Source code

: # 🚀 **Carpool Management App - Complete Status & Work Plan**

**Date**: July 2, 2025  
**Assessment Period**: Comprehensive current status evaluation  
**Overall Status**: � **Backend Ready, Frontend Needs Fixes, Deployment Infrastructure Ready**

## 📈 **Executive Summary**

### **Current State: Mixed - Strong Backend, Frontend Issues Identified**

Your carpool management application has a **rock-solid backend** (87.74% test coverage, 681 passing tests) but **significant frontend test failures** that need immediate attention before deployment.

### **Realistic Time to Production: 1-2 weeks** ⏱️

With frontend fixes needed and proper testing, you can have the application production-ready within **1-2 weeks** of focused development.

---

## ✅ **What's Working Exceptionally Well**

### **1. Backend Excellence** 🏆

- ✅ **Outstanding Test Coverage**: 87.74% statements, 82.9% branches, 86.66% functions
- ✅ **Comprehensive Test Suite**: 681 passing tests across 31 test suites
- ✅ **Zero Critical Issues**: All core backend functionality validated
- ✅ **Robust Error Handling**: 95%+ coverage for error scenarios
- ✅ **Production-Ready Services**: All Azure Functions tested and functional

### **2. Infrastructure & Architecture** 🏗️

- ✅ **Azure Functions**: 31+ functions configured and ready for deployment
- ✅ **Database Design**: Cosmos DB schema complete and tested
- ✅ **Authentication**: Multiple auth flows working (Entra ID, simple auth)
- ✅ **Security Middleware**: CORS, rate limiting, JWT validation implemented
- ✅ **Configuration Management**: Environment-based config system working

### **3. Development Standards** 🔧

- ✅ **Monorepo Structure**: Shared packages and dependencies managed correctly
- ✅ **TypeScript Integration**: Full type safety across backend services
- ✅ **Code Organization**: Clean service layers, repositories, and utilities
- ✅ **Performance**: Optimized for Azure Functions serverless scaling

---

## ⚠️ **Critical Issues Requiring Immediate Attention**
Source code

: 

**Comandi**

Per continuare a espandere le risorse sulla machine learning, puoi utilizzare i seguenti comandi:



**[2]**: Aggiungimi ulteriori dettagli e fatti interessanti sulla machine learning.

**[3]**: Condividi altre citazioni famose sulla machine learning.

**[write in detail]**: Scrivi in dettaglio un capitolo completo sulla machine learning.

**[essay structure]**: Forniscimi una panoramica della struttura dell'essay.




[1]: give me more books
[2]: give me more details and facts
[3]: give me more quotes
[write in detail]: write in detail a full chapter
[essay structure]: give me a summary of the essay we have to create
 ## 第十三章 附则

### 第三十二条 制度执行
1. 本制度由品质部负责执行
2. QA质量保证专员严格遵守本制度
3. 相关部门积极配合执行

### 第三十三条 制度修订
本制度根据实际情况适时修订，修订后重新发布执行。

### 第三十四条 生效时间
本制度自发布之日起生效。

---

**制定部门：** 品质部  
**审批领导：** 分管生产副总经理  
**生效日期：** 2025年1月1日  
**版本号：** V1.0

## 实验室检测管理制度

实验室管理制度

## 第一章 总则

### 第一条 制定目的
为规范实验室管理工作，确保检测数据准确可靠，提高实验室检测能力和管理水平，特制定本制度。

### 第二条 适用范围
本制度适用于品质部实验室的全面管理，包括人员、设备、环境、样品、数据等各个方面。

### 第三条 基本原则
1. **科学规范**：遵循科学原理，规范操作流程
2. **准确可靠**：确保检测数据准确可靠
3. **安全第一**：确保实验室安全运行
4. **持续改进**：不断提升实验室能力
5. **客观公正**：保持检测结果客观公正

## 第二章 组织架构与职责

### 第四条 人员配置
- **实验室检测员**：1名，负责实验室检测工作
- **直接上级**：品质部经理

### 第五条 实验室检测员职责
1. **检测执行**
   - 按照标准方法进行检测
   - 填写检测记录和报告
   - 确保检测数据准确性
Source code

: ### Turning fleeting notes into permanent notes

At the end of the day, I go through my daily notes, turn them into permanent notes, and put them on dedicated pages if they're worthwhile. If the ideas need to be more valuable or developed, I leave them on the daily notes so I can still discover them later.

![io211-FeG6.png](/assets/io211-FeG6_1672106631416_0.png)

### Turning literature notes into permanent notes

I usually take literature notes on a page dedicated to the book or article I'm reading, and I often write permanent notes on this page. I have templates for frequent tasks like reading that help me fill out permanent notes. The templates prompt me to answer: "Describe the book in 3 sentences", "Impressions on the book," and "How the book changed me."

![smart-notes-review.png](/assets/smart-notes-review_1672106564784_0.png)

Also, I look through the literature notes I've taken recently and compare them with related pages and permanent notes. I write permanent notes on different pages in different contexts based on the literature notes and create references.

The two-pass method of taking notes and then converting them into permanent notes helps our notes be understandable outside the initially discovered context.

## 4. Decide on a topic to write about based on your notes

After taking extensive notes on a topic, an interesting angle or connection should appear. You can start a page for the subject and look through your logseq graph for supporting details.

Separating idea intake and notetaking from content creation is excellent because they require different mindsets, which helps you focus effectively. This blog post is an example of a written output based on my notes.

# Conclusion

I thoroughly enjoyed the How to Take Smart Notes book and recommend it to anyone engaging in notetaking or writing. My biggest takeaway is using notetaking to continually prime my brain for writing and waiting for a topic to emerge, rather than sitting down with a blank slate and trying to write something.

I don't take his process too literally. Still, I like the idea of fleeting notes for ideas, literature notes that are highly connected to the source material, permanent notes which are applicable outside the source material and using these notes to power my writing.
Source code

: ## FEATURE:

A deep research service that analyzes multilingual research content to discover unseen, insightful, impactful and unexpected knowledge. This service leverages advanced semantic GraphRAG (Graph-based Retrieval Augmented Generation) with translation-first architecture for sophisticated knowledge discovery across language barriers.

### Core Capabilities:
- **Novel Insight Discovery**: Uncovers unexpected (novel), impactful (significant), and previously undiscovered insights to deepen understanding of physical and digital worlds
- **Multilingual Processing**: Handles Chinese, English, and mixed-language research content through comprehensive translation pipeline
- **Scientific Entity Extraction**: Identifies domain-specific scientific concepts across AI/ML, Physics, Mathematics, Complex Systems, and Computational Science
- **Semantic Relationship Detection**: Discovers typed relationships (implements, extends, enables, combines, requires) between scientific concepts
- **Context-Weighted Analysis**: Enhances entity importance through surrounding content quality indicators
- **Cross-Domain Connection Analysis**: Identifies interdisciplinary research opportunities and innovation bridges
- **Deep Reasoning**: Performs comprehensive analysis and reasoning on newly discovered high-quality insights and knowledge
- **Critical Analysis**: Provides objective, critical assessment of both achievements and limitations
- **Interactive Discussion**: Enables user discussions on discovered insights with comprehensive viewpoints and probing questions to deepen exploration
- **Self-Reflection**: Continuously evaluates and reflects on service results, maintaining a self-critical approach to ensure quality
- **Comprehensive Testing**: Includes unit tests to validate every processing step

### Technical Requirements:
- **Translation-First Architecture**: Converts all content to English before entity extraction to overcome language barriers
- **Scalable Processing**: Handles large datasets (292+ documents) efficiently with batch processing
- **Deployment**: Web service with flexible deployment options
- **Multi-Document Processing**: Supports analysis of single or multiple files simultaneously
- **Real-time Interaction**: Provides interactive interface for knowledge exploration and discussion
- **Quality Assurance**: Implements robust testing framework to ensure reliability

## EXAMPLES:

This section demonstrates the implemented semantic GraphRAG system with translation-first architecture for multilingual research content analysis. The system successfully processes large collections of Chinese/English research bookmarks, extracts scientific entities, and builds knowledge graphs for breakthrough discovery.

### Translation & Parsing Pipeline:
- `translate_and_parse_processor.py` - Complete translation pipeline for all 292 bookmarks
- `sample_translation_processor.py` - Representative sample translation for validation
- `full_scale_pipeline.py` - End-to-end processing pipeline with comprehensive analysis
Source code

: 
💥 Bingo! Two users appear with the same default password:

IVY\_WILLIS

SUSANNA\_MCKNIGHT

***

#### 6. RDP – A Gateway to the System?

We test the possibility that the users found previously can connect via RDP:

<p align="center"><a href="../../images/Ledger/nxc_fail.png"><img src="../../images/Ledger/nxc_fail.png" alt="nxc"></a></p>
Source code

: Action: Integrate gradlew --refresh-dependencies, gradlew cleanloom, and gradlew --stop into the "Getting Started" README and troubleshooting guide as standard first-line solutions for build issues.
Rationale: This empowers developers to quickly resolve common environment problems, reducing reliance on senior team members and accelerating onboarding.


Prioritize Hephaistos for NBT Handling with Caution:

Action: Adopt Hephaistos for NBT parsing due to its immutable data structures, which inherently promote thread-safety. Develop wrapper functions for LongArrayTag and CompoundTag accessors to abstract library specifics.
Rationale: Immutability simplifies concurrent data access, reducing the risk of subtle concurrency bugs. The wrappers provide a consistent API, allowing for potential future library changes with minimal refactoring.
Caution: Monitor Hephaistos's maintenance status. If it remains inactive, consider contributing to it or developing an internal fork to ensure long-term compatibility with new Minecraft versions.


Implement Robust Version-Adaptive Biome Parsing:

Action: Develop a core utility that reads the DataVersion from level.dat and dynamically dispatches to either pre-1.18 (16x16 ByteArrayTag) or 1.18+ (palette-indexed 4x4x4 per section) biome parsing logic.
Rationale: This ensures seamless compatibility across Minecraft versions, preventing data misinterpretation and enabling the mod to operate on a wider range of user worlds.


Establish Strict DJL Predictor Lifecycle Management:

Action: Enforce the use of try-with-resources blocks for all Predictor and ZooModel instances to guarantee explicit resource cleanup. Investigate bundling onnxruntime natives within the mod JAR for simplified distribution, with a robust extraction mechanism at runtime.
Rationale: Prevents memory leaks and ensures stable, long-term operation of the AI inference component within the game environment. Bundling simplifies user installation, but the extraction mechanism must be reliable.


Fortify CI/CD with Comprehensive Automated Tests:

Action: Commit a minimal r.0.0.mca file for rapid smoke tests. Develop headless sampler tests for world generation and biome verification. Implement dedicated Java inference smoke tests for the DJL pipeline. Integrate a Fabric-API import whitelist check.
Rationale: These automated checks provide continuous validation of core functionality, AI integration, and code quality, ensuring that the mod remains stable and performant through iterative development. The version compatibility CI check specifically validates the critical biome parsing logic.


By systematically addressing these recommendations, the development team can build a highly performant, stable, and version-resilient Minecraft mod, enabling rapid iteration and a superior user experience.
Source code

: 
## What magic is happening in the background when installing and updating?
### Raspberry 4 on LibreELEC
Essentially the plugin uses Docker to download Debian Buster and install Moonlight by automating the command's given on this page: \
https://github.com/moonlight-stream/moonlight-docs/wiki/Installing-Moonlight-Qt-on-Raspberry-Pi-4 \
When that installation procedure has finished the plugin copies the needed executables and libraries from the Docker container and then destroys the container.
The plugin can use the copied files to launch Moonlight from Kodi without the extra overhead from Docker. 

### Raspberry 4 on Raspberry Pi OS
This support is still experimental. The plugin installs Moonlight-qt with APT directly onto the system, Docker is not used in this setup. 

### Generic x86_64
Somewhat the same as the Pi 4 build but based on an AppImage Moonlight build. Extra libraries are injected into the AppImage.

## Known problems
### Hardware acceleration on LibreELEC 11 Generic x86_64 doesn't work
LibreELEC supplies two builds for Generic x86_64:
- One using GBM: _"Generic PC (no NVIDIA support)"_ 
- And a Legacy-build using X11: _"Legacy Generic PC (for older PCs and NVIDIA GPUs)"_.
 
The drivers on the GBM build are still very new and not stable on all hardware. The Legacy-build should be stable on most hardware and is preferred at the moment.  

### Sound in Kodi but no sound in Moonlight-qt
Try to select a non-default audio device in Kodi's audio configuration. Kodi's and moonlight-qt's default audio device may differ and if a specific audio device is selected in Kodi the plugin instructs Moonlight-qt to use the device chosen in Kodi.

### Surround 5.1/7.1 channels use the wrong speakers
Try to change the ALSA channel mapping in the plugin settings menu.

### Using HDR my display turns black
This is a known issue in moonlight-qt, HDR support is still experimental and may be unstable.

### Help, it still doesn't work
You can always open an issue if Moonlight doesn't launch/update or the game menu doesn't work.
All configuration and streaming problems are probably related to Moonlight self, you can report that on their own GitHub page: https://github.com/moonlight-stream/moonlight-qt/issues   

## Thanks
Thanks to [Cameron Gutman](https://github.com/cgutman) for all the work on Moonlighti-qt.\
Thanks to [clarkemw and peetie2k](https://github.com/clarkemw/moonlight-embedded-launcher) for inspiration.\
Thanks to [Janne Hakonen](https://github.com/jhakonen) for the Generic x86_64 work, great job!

^^^^

# Exercise goal:
Report, from the entries above, each line where "significant" is found.

# Response to this task:
Your carpool management application has a **rock-solid backend** (87.74% test coverage, 681 passing tests) but **significant frontend test failures** that need immediate attention before deployment.
- **Novel Insight Discovery**: Uncovers unexpected (novel), impactful (significant), and previously undiscovered insights to deepen understanding of physical and digital worlds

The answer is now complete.